Stephen Wandera, Associated Press
KAMPALA, Uganda — The health project in Uganda for which the World Bank is delaying a loan does not face an immediate shortage of money, an official said Friday, allaying concerns that work to improve maternal and child health services could stall because of the country's new anti-gay law.
The Ugandan government's decision to strengthen anti-gay legislation has upset the East African country's relationship with development partners, part of the unfolding fallout from the enactment of a bill over which Uganda had been warned there would be consequences. At least three European countries are withholding millions in aid to Uganda's government, the United States is warning of similar action, and the Ugandan shilling has been losing its value amid reports of substantial aid cuts.
Now the World Bank is delaying a $90 million loan to Uganda's Health Ministry — money intended for a project to strengthen the country's health systems — because it wants to ensure that the development objectives of the project would not be adversely affected by the anti-gay law.
The $144 million project focuses on maternal health, newborn care and family planning — public health areas whose grim figures have long attracted the attention of foreign donors.
At least 16 Ugandan women die in childbirth daily, a shocking statistic that made the project critical in this East African country that depends on donors for about 20 percent of its budget. Announcing the project in 2010, the World Bank noted that without "significant investments" Uganda was "unlikely to achieve the Millennium Development Goal targets related to reducing child mortality and improving maternal mortality."
The project is set to close in 2015.
Sheila Gashishiri, a spokeswoman for the World Bank in Uganda, said Friday that the project will continue despite the postponement.
Ugandan President Yoweri Museveni, who enacted the law Monday amid Western pressure to veto the bill, may have anticipated the international backlash his government now faces.

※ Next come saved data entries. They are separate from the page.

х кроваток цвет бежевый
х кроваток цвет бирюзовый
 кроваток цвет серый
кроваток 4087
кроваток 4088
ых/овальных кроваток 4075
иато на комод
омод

Days before he signed the bill, Museveni said he was ready to fight what he called "the homosexual lobby" and urged lawmakers with the ruling party to support him. In signing the law, he said he wanted to stop the west from promoting homosexuality in Africa. Critics say Museveni, who has held power since 1986 and is up for re-election in 2016, may have calculated that the political benefits of enacting the bill outweighed any losses on the international front.
Homosexuality is criminalized in many parts of Africa. Nigeria last month passed an anti-gay law. But the Ugandan law — an earlier version of it included the death penalty for some homosexual acts —has become notorious around the world for its severe punishment of gay sex. The law sets a life term for those convicted of engaging in gay sex. It also creates the offenses of "conspiracy to commit homosexuality" and "aiding and abetting homosexuality," both of which are punishable by seven years behind bars. Those convicted of "promoting homosexuality" face similar punishment.
Uganda's law has been condemned by the United Nations, the United States, and several rights watchdog groups.
Ugandan officials insist the law has wide support at home.
Ofwono Opondo, a spokesman for Uganda's government, said in a series of Twitter posts Friday that the West "shouldn't force homosexuality on Uganda."
Western aid cuts over the anti-gay law, he said, amounts to "blackmail."